Civilians Killed in US Special Forces Raid in Northwest Syria

Biden said the raid killed the leader of ISIS

US special operations forces carried out a raid in northwest Syria late Wednesday against an ISIS leader, and civilians were reported killed in the operation.

Local sources told Syrian state media and The Associated Press that at least 13 people were killed in the raid, including six children and four women. The UK-based Syrian Observatory for Human Rights (SOHR) also cited sources who said 13 were killed, but they said four children and three women were killed.

The AP report said US special operations forces landed in helicopters and attacked a house in the Syrian town of Atmeh, near the Turkish border in the Idlib province. Witnesses said the US clashed with gunmen for two hours.

President Biden announced the operation on Thursday and said it killed Abu Ibrahim al-Hashimi al-Qurayshi, who replaced Abu Bakr al-Baghdadi as the leader of ISIS after he was killed in a similar raid in 2019. Biden said the operation was “successful” and blamed the civilian casualties on al-Qurayshi.

“In a final act of desperate cowardice, with no regard to the lives of his family or others in the building, he chose to blow himself up … taking several members of his family with him — just as his predecessor did,” Biden said.

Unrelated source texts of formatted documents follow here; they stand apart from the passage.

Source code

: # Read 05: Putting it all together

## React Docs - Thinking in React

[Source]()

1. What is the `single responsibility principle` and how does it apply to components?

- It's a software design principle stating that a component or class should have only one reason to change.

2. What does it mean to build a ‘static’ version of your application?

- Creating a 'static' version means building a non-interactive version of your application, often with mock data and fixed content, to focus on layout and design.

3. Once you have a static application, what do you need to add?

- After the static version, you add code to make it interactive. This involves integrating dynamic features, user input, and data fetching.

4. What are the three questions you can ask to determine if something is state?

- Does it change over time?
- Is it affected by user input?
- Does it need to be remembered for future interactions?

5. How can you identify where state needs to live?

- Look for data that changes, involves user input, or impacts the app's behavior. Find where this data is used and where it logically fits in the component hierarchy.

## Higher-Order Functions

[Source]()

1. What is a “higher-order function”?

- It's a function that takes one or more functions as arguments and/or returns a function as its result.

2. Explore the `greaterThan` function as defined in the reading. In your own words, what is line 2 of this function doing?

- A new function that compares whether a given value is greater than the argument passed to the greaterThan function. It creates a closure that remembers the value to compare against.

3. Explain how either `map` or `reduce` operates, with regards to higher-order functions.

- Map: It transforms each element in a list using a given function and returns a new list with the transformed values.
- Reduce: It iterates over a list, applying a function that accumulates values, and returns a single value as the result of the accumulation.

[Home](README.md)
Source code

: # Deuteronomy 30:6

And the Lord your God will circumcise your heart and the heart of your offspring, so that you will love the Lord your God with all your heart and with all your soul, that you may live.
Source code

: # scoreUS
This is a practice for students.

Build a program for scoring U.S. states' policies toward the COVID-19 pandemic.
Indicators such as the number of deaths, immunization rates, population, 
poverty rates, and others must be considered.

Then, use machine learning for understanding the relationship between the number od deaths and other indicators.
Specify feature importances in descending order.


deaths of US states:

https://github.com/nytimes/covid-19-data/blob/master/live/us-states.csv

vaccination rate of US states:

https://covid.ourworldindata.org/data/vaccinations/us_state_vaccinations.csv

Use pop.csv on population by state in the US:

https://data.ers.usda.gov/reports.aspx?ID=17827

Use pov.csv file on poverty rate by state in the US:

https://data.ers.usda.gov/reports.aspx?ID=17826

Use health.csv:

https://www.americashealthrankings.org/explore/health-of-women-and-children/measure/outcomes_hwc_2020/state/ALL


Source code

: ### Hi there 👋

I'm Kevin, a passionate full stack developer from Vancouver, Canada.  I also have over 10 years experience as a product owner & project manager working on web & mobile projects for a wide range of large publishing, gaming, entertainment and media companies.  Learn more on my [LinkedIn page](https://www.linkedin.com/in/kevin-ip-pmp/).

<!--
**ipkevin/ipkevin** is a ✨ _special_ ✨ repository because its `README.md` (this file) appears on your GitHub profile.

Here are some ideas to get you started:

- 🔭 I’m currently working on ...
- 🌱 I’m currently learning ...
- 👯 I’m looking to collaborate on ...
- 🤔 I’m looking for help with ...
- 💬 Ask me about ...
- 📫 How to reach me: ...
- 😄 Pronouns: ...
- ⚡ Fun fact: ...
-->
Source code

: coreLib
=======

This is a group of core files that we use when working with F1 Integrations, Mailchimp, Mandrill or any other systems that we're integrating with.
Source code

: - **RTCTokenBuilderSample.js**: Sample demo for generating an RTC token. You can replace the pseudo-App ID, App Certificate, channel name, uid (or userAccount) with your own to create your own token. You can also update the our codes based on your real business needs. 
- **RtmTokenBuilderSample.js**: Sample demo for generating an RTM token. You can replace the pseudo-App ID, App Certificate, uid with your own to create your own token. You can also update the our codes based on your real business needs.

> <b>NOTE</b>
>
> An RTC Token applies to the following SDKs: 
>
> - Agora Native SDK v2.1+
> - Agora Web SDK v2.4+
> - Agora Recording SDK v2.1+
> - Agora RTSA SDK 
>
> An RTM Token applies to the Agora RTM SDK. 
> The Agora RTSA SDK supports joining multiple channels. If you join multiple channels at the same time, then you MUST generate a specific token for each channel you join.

Pentagon spokesman John Kirby said al-Qurayshi blew himself up before engaging the US special operations forces. He said the US troops engaged in a gunfight with other individuals who approached the house after the US landed.

The operation comes amid intense scrutiny over the enormous number of civilian casualties during the US air war against ISIS in Iraq in Syria. As recent reporting from The New York Times shows, the Pentagon is notorious for not telling the full story about its operations and hiding civilian casualties.

The US was recently involved in major fighting between ISIS and the Kurdish-led SDF over in northeast Syria that was touched off by an ISIS attack on a prison. The fighting killed nearly 500 people.